Abstract: SA-PO689
Clinical Characteristics and Risk Factors for Thrombotic Microangiopathy in Children with Lupus Nephritis
Session Information
- Pediatric Glomerular Disease
November 09, 2019 | Location: Exhibit Hall, Walter E. Washington Convention Center
Abstract Time: 10:00 AM - 12:00 PM
Category: Pediatric Nephrology
- 1700 Pediatric Nephrology
Authors
- Yin, Lei, Shanghai children's Medical Center, Shanghai Jiaotong University School of Medicine, Shanghai, China
- Zhou, Wei, Shanghai children's Medical Center, Shanghai Jiaotong University School of Medicine, Shanghai, China
- Mao, Youying, Boston children''s hospital, Boston, United States
- Jin, Yanliang, Shanghai children's Medical Center, Shanghai Jiaotong University School of Medicine, Shanghai, China
Background
Thrombotic microangiopathy (TMA) presents with the most severe clinical manifestations and high mortality. The aim of this study is to find the risk factors for TMA in children with lupus nephritis (LN) after analyzing their clinical characteristics.
Methods
We retrospectively reviewed the clinical data of 12 LN patients complicated with TMA hospitalized from January 2006 to December 2018.
Results
TMA occurred in 8.28% (12/145) of the hospitalized patients with LN. Four patients were boys and 8 patients were girls. One boy was 6-year-old and the other 11 patients were from 11 to 18-year-old. Their SLEDAI scores ranged from 14 to 31, 92% of them were in severe activity.
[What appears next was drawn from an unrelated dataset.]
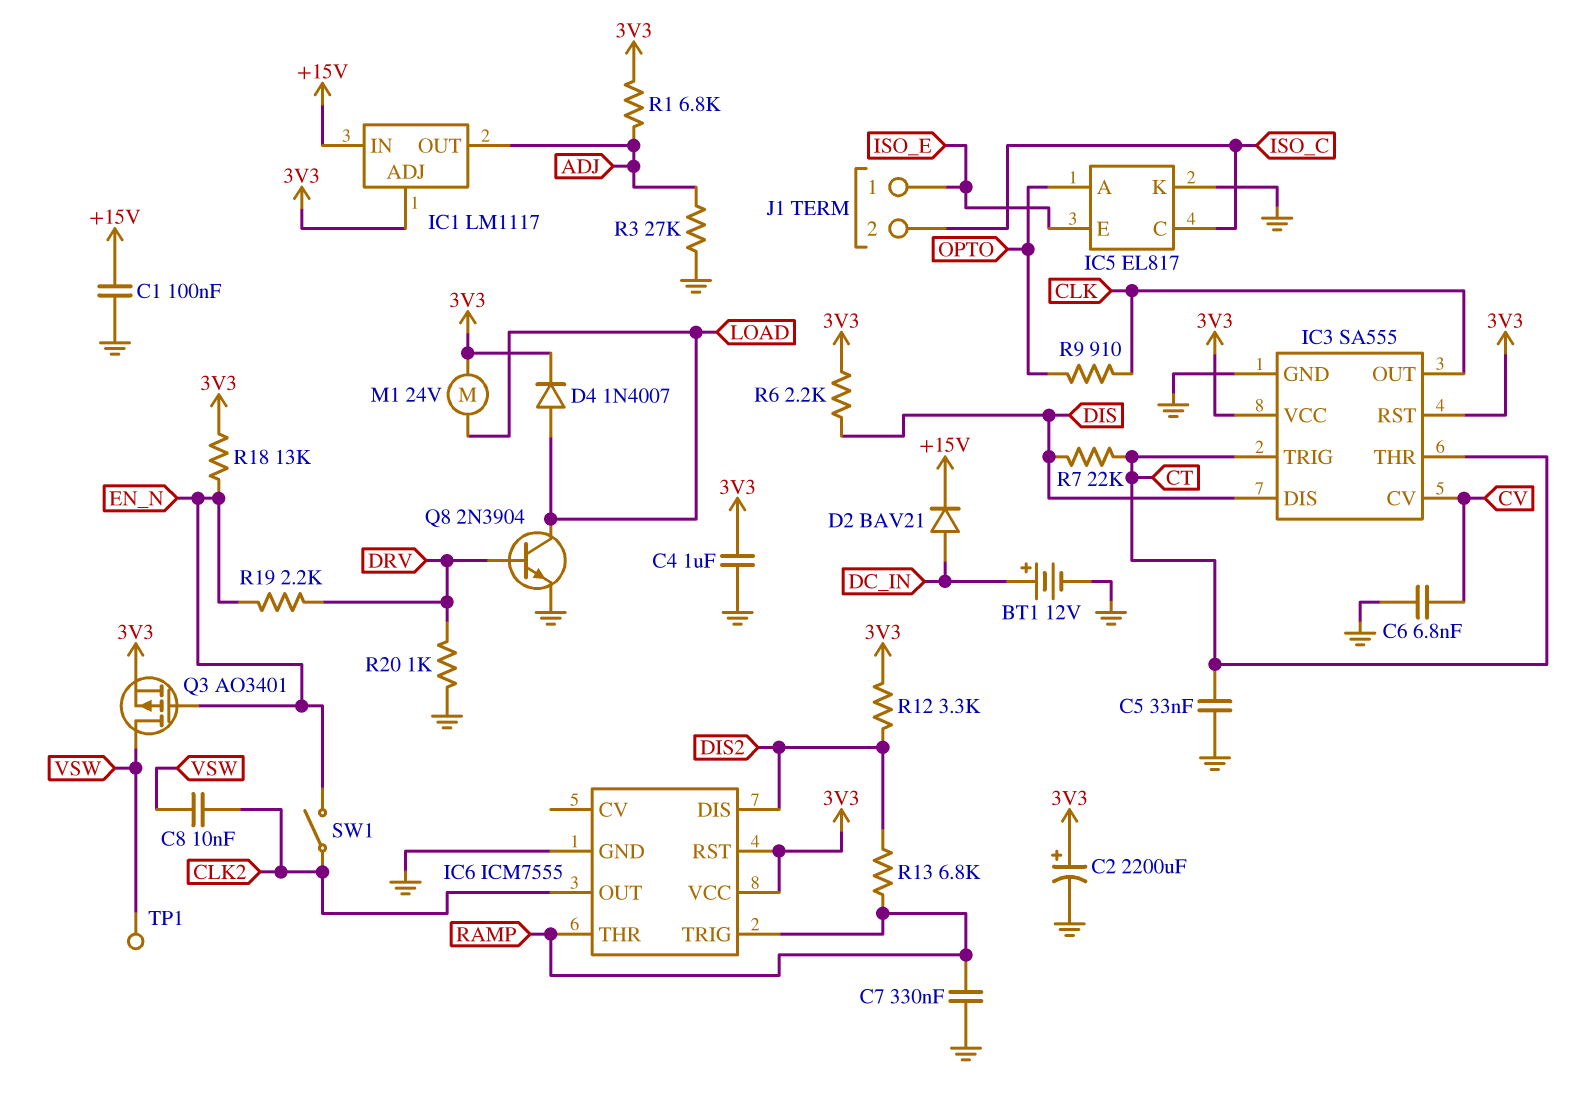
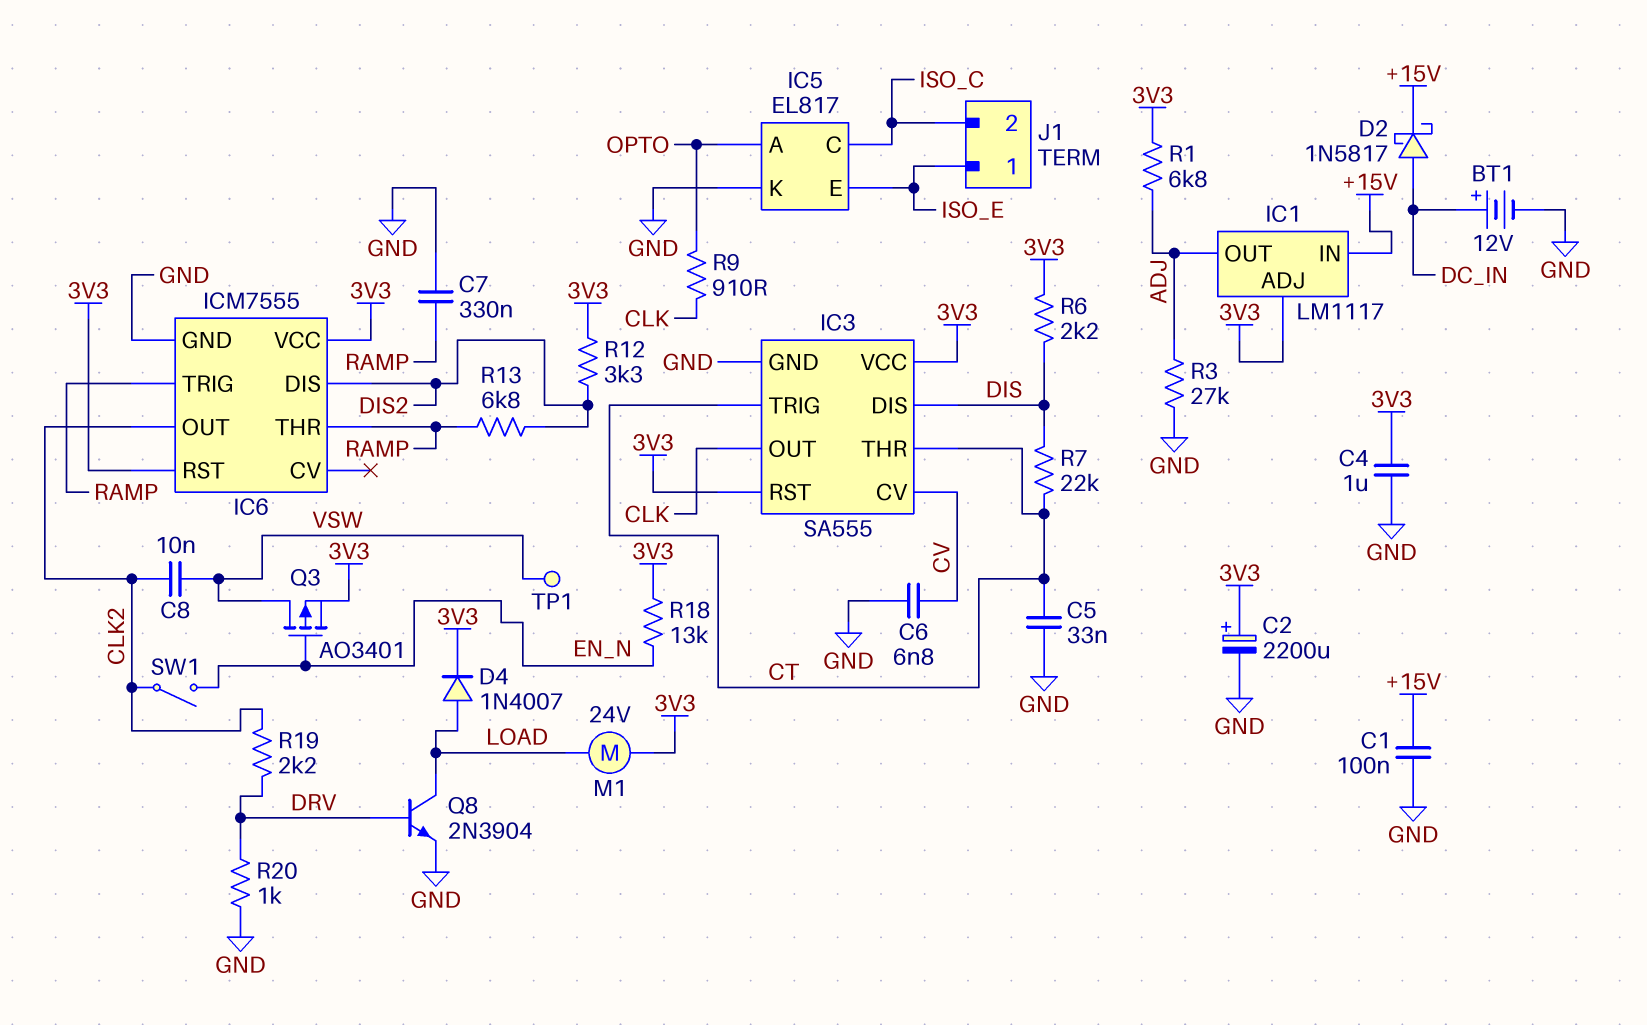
D2: diode BAV21 (A DC_IN, K +15V) -> schottky 1N5817 (A DC_IN, K +15V)
R19: 2.2k (DRV, EN_N) -> 2.2k (CLK2, DRV)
Renal biopsy was performed in 11 patients, and the results of renal pathology showed all of them had type IV or type IV plus type V LN (type IV, n=8; type IV+V, n=3). All the patients were diagnosed with TMA within 1 week to 2 months after admission. At the beginning of the hospitalization, seven of them (58%) had both anemia and thrombocytopenia, while 5 patients (42%) only had moderate anemia. All of them had obvious hypocomplementemia. Especially in all of the 8 patients with first onset of SLE, there serum levels of C3 were lower than 0.18g/L and C4 were lower than 0.07g/L. Moreover, GFR of them were much lower than normal range. Most of the patients had heavy proteinuria (11/12) and positive anti-ds-DNA antibody (10/12). All of the patients accepted the treatment of methylprednisolone pulse therapy, ten of the them were treated with cyclophosphamide, five patients were treated with plasmapheresis (PE). After 6 months of treatment, five patients obtained complete response, five patients obtained partial response. One patient relieved after 3 times of PE but died during the fourth PE may because of intracranial hemorrhage. The other patient was unwilling to accept renal biopsy and the diagnosis of TMA was not confirmed until 2 months after onset. Although she was treated with PE for 10 times and two doses of Rituximab, she deteriorated continuously.
Conclusion
Children with LN complicated with TMA are mostly in severe disease activity, and the main pathological change of them is type IV LN. Anemia and extremely low level of serum complement occur simultaneously maybe the risk factors for TMA in children with LN whether they have thrombocytopenia or not.